Tsubaki marries self-service and abandonment
It ain't easy being me. Not all the time, thankfully, but definitely in this restaurant called Tsubaki.
You see, my motive was simple: I felt like pigging out and I felt like Japanese. And preferably at a good price. It didn't even have to be authentic.
Since we happened to be in the Blok M area in South Jakarta, and I didn't feel like braving the frenzied "Little Tokyo" side streets, we thought we'd head to the generally neutral territory of Jl. Panglima Polim Raya. Which was where we found Tsubaki.
In the tradition of Hanamasa, it's mainly a self-service restaurant, with a full Yakiniku or Shabu Shabu course for Rp 22,000 (US$9.05) offered up as its highlight. In a self- consciously Japanese way, the billboard proudly announces a daily 20 percent discount between 3 p.m. and 5:30 p.m., and live music every Saturday and Sunday.
The words Yakiniku and Shabu Shabu are so brightly illuminated that they almost eclipse the name of the restaurant. It is almost as if the latter were of no consequence as long as the products on offer are made crystal clear to prospective diners.
The dining area is well-scrubbed and rigorously symmetrical, kind of like those super-efficient refectories selling hot canned food that you find in many European underground train stations.
No, I didn't have any problem with the interior. Neither did I have a problem with the food, which, although not great, is passable and certainly bountiful.
Imagine. You can take as much kimchi, salad, vegetables, chicken, squid, New Zealand beef and other mouth-watering delights as your heart desires, lump them on your personal griller, watch them brown so fast you won't be able to catch up, and you can keep on doing this for ages until your tummy bursts. You can even try to sneak up for seconds provided the flamboyant, omnipresent manager doesn't catch you and bill you twice.
Not to mention the accompaniments: Rice, miso soup, and a range of desserts which include fresh fruits and an assortment of curiously Thai-looking tapioca and coconut-based sweets. It doesn't matter that the last category I mentioned is hardly edible. There is even a set of free teeny-weeny sushi for good measure.
To some, this is absolute paradise. My partner, never too difficult to please, certainly thought so.

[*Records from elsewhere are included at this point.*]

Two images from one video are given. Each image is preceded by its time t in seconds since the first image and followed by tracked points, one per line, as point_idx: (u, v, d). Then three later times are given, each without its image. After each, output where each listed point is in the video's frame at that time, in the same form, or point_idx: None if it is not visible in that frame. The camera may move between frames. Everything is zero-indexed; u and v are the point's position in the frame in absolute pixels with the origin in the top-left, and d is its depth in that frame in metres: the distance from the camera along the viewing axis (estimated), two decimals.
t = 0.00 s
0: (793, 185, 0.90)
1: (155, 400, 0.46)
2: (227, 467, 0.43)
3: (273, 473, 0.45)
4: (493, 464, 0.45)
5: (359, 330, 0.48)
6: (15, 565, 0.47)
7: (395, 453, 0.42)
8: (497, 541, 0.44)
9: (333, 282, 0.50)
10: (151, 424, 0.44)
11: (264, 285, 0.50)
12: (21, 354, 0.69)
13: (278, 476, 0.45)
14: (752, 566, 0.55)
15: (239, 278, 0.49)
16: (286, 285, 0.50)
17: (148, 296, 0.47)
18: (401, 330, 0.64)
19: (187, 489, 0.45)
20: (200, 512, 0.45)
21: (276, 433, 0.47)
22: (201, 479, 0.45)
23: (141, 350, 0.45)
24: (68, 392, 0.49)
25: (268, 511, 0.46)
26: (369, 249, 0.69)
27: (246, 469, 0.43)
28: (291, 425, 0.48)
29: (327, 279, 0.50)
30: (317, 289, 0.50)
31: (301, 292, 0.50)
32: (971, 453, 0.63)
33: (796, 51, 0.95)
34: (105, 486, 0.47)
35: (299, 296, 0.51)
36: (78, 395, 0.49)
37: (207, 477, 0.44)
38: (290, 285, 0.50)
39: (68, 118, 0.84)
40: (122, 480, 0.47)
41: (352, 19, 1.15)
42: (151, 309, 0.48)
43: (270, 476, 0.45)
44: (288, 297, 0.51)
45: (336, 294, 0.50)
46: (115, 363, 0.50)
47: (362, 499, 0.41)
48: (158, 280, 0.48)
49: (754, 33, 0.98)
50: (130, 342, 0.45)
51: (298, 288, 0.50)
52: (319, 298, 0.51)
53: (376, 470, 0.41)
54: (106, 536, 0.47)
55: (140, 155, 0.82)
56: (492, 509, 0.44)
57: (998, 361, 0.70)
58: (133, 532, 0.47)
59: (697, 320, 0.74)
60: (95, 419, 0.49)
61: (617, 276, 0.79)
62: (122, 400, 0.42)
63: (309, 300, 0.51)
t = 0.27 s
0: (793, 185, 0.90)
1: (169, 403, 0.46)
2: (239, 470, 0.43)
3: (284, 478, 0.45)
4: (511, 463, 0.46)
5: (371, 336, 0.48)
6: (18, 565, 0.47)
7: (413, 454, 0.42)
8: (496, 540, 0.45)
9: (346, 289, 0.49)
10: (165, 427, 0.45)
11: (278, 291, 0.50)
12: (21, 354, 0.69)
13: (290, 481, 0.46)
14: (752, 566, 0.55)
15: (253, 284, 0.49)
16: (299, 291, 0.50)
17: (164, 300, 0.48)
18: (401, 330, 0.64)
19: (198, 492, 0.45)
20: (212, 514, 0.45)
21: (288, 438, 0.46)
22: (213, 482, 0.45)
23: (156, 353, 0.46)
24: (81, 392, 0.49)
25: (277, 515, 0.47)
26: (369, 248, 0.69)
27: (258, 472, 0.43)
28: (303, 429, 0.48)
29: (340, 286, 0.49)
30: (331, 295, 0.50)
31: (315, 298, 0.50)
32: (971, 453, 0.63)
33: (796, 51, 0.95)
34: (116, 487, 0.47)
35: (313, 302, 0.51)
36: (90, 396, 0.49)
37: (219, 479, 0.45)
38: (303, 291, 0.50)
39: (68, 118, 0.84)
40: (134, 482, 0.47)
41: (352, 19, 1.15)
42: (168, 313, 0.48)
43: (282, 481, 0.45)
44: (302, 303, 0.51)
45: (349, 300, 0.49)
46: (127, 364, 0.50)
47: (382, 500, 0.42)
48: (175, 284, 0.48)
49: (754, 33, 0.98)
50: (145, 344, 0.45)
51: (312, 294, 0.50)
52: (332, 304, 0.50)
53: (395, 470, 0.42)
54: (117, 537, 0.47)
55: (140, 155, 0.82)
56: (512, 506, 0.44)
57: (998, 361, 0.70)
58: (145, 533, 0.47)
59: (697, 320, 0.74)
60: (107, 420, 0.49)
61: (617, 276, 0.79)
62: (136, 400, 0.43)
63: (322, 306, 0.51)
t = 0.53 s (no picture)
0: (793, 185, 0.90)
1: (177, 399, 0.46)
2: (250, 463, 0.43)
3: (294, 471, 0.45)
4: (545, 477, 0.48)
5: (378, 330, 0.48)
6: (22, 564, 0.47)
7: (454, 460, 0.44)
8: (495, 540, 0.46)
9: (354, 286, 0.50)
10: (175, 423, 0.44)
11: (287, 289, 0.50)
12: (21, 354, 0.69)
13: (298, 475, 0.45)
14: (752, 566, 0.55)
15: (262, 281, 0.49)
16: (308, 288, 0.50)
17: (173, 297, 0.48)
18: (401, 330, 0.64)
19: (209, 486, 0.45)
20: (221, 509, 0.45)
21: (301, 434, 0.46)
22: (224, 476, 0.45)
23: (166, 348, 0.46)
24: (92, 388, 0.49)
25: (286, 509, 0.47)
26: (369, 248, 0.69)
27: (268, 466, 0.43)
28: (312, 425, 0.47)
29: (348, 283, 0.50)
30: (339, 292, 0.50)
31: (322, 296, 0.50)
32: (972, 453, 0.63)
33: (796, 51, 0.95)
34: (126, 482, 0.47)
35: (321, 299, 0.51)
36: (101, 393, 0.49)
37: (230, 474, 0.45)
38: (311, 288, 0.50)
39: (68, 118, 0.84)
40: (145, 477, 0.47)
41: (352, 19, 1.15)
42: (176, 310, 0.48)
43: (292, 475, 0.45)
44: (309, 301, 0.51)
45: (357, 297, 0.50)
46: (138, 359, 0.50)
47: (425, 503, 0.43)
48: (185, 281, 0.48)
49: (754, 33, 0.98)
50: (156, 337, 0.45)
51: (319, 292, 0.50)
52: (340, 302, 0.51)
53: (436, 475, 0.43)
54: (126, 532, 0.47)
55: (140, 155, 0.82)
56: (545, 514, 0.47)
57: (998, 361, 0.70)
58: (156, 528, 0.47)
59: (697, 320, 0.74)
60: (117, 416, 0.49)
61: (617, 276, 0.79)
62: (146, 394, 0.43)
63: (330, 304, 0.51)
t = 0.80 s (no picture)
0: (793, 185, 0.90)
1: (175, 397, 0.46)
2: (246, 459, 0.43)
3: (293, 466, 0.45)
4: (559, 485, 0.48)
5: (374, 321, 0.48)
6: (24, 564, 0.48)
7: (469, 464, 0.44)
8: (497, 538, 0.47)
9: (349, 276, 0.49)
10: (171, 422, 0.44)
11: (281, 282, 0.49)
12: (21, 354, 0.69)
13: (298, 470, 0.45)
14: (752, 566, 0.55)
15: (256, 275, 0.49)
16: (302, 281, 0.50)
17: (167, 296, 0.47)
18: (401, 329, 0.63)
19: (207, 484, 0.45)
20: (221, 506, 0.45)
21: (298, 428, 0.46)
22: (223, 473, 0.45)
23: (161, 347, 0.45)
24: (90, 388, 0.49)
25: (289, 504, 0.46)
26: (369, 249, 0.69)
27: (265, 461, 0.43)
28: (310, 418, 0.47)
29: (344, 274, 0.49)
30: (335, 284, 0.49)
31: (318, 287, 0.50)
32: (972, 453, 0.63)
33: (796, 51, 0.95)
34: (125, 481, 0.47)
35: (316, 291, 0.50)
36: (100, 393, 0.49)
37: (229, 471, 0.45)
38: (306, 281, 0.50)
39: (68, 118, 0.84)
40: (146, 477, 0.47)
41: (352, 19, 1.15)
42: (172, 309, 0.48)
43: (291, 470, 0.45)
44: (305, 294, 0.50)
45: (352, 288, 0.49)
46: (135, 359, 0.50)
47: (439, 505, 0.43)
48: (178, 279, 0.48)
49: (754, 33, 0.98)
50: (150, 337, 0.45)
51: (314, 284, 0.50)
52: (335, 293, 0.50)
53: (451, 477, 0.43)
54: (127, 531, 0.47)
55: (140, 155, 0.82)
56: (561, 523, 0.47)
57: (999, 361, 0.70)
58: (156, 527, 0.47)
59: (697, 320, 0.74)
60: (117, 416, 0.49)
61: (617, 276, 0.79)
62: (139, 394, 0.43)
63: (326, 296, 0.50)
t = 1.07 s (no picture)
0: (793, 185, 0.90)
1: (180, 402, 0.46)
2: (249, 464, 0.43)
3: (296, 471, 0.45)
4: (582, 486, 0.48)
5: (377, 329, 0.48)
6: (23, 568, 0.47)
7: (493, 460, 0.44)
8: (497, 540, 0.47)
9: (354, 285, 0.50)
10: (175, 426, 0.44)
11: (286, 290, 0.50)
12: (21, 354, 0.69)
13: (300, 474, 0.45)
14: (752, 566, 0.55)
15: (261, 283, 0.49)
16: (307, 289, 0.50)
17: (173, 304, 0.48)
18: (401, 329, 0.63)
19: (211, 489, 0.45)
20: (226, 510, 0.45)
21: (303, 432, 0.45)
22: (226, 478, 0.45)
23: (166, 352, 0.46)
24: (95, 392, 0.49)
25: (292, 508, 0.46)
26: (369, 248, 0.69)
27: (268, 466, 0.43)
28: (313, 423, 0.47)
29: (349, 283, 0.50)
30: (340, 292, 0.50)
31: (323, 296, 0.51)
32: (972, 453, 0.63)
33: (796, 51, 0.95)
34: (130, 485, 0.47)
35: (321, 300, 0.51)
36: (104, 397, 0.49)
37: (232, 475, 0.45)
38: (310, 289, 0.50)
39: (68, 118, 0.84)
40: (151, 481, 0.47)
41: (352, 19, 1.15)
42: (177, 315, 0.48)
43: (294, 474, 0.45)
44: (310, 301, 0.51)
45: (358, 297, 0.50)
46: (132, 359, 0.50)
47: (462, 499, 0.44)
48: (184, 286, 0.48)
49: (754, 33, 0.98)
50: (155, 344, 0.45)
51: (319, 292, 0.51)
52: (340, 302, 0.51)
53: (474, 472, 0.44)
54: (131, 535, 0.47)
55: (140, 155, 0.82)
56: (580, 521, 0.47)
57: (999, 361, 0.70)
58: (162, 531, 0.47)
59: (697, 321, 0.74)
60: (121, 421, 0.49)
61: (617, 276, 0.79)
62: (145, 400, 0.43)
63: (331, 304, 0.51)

But here we come to where I didn't fit in. As my eyes darted around to appraise my surroundings, I realized I was the only one who hadn't signed up to sing karaoke. Jubilance was in the air. Everybody wanted to belt out a tune.
Sure enough, before long the jingling serenades were marred by all sorts of amateurish voices, each with a tale to tell.
I am something of a stickler for rules; when we eat, we eat, when we sing, we sing, but I find disagreeable any attempt to marry the two. A confounding paradox, I agree, since karaoke is without doubt one of the earliest and most popular forms of modern "eatertainment" to hit Asia.
But Tsubaki changed my mind -- not in the way that made me call the manager over and beg to sing Desi Ratnasari's Tenda Biru, but in the way that I began to understand just where the attraction lay, at least, for everybody else in that restaurant.
For this must be the pinnacle of all relaxation forms -- total abandonment. I saw how the two gorgons of gossip sitting opposite us were reduced to nothing more than two giggling girls trying to flow with the sweet, easy drone of steel guitar; how the prim Indonesian couple sitting next to us suddenly came alive as they tried to catch every word of a particularly capricious song; how the quiet lady trapped between two gentlemen at the far end table was instantly transformed into a budding Samantha Fox as she literally stomped to a jangly but seductive tune.
Whether these momentary transformations were an incitement to perversity or a defusing of it, I can't begin to tell. But no where have I felt more strongly that public impulses are as separate from social ones as the "floating world" is from the family home. For all its superficial dreich, Tsubaki promises release. From pent-up feelings, pressure, or plain tedium. It's an unlikely, yet oddly affecting world of indulgences, where even the shyest of people feel they can let go, trusting that everybody else in the room is there for the same reason.
Which makes Rp 65,000 for two almost too cheap to pay for such a privilege.
The polite Indonesian waiters, flawlessly playing the role of their Japanese counterparts, reminded me further that in such a world it is still us who are the gaijin (foreigner). In fact, it's like that everywhere, in thousands of Tsubakis worldwide. Such is the Japanese cultural impact on the larger world.